BEGIN Records to process
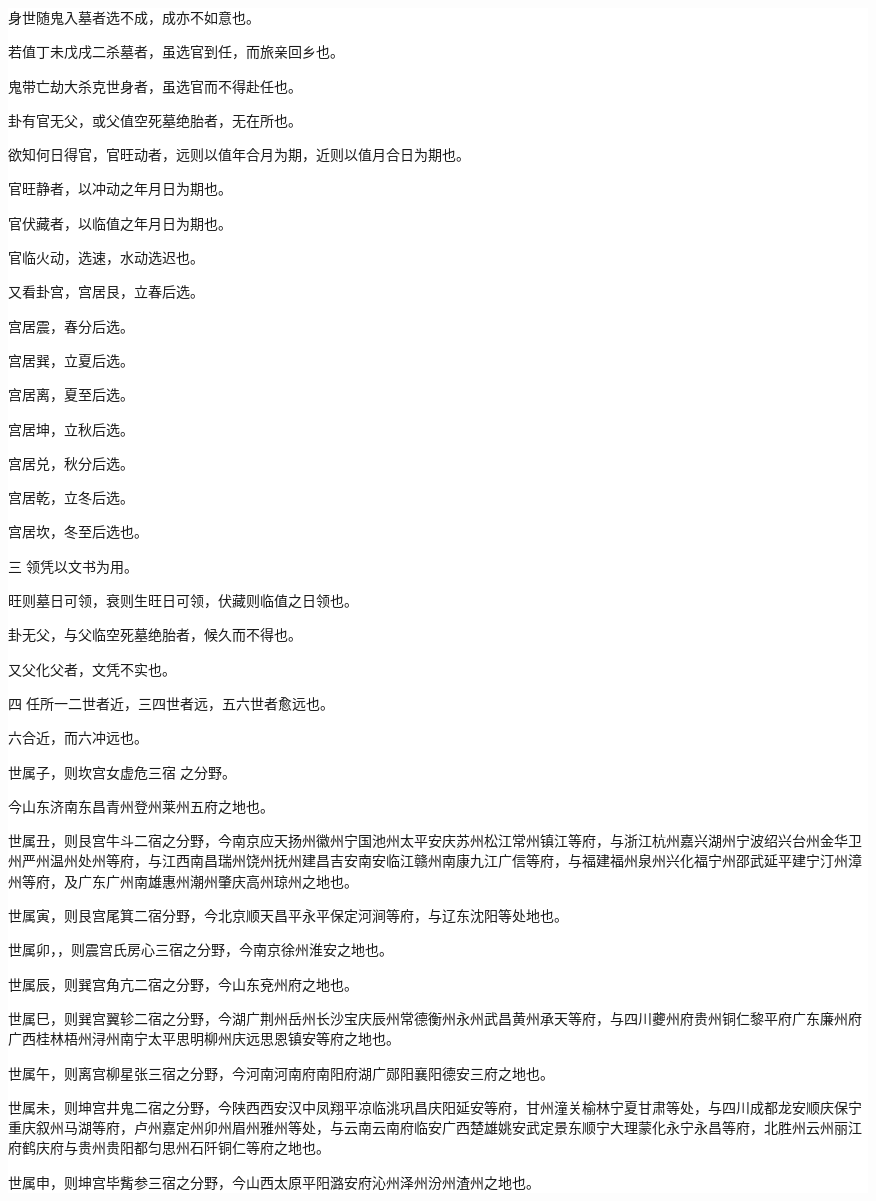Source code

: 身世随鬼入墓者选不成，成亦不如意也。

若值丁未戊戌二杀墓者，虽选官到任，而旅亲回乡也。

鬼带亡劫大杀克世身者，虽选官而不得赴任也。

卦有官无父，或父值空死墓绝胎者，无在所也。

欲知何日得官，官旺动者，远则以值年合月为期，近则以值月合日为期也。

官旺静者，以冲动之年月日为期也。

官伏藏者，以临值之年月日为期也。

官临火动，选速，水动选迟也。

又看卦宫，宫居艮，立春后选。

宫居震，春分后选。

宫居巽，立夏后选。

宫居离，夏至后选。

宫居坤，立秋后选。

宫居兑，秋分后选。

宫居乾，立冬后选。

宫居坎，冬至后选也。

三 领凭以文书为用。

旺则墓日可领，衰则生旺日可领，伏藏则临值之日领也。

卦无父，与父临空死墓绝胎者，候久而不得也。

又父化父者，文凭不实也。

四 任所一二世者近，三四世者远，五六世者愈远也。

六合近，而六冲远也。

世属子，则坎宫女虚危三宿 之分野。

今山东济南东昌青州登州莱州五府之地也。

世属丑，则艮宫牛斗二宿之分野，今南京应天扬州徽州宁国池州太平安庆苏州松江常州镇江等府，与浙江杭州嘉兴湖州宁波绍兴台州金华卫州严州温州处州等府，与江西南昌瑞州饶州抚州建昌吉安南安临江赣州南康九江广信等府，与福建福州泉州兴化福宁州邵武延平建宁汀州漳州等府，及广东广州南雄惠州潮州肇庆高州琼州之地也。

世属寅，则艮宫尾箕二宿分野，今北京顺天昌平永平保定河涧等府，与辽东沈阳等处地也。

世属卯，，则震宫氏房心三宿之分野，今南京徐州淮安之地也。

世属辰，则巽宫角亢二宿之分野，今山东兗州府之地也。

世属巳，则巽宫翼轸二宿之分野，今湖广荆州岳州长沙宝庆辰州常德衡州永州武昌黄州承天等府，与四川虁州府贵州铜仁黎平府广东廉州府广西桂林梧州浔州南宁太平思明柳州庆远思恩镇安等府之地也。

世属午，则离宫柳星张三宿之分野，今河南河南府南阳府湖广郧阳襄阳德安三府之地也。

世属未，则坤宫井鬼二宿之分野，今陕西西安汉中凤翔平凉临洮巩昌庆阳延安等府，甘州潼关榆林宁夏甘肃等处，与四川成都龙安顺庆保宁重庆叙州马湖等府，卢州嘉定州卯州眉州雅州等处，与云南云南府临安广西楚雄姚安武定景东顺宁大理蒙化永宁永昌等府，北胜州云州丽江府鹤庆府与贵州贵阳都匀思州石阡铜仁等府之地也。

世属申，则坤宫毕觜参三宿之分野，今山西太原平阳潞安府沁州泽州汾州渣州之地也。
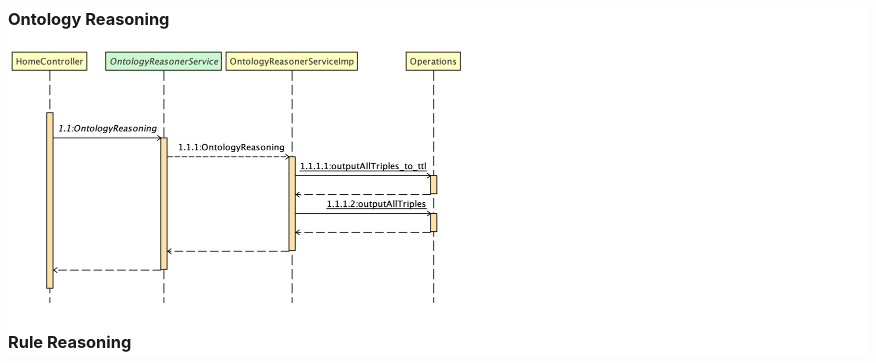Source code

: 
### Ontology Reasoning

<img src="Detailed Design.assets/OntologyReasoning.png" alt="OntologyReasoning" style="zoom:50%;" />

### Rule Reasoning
END Records to process
### What you will do
An exact restatement is expected of the lines from the line containing "又父化父者，文凭不实也。" to the end of the data above, pictures excluded.

### Output for this exercise
又父化父者，文凭不实也。

四 任所一二世者近，三四世者远，五六世者愈远也。

六合近，而六冲远也。

世属子，则坎宫女虚危三宿 之分野。

今山东济南东昌青州登州莱州五府之地也。

世属丑，则艮宫牛斗二宿之分野，今南京应天扬州徽州宁国池州太平安庆苏州松江常州镇江等府，与浙江杭州嘉兴湖州宁波绍兴台州金华卫州严州温州处州等府，与江西南昌瑞州饶州抚州建昌吉安南安临江赣州南康九江广信等府，与福建福州泉州兴化福宁州邵武延平建宁汀州漳州等府，及广东广州南雄惠州潮州肇庆高州琼州之地也。

世属寅，则艮宫尾箕二宿分野，今北京顺天昌平永平保定河涧等府，与辽东沈阳等处地也。

世属卯，，则震宫氏房心三宿之分野，今南京徐州淮安之地也。

世属辰，则巽宫角亢二宿之分野，今山东兗州府之地也。

世属巳，则巽宫翼轸二宿之分野，今湖广荆州岳州长沙宝庆辰州常德衡州永州武昌黄州承天等府，与四川虁州府贵州铜仁黎平府广东廉州府广西桂林梧州浔州南宁太平思明柳州庆远思恩镇安等府之地也。

世属午，则离宫柳星张三宿之分野，今河南河南府南阳府湖广郧阳襄阳德安三府之地也。

世属未，则坤宫井鬼二宿之分野，今陕西西安汉中凤翔平凉临洮巩昌庆阳延安等府，甘州潼关榆林宁夏甘肃等处，与四川成都龙安顺庆保宁重庆叙州马湖等府，卢州嘉定州卯州眉州雅州等处，与云南云南府临安广西楚雄姚安武定景东顺宁大理蒙化永宁永昌等府，北胜州云州丽江府鹤庆府与贵州贵阳都匀思州石阡铜仁等府之地也。

世属申，则坤宫毕觜参三宿之分野，今山西太原平阳潞安府沁州泽州汾州渣州之地也。
Source code

: 
### Ontology Reasoning

<img src="Detailed Design.assets/OntologyReasoning.png" alt="OntologyReasoning" style="zoom:50%;" />

### Rule Reasoning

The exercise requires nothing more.